- Work order -
Look below for the line that has "out = reg_file[rd];"; output exactly from it through the line that has "or (d6, d1);", and leave the pictures out.

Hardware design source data
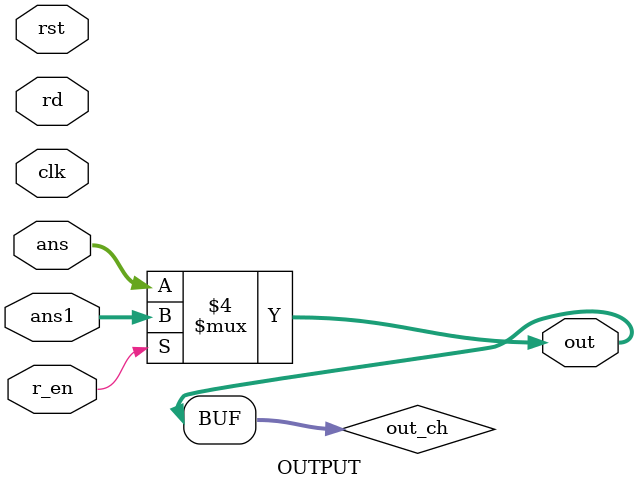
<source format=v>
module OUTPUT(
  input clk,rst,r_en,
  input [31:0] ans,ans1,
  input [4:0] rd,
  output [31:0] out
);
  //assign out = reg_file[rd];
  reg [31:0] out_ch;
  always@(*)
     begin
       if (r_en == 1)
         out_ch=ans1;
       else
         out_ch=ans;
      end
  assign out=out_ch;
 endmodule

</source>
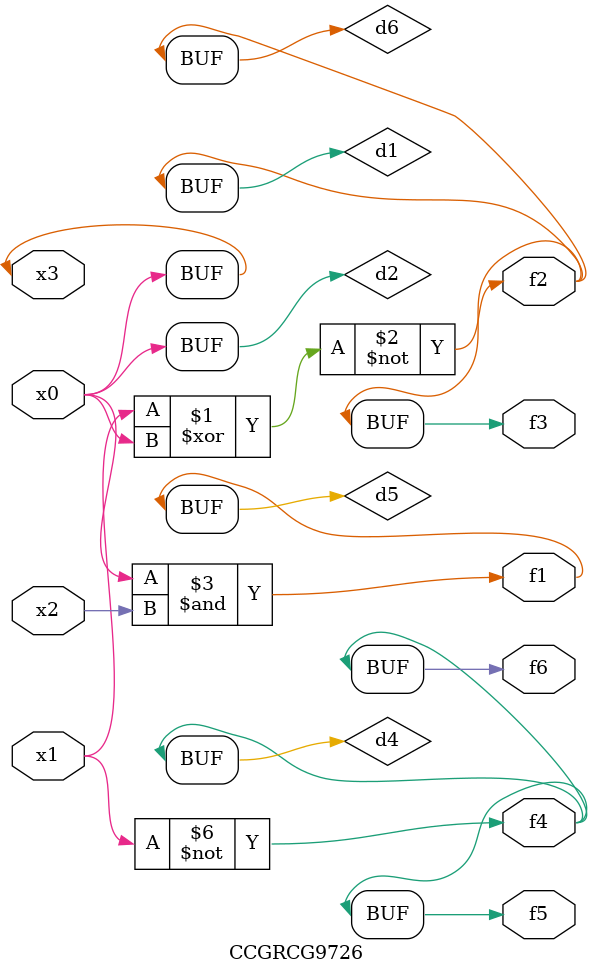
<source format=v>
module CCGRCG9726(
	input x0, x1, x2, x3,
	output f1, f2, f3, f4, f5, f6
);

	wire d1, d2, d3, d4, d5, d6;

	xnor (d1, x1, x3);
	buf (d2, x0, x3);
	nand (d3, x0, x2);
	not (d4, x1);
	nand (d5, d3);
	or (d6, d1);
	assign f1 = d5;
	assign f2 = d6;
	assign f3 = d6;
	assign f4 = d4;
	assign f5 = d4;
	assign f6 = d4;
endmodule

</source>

...

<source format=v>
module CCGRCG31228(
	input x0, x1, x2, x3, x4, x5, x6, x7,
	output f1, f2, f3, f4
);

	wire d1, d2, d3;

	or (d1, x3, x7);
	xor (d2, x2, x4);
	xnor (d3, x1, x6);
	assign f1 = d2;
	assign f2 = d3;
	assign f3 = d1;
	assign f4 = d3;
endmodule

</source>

- Answer -
  //assign out = reg_file[rd];
  reg [31:0] out_ch;
  always@(*)
     begin
       if (r_en == 1)
         out_ch=ans1;
       else
         out_ch=ans;
      end
  assign out=out_ch;
 endmodule

</source>
<source format=v>
module CCGRCG9726(
	input x0, x1, x2, x3,
	output f1, f2, f3, f4, f5, f6
);

	wire d1, d2, d3, d4, d5, d6;

	xnor (d1, x1, x3);
	buf (d2, x0, x3);
	nand (d3, x0, x2);
	not (d4, x1);
	nand (d5, d3);
	or (d6, d1);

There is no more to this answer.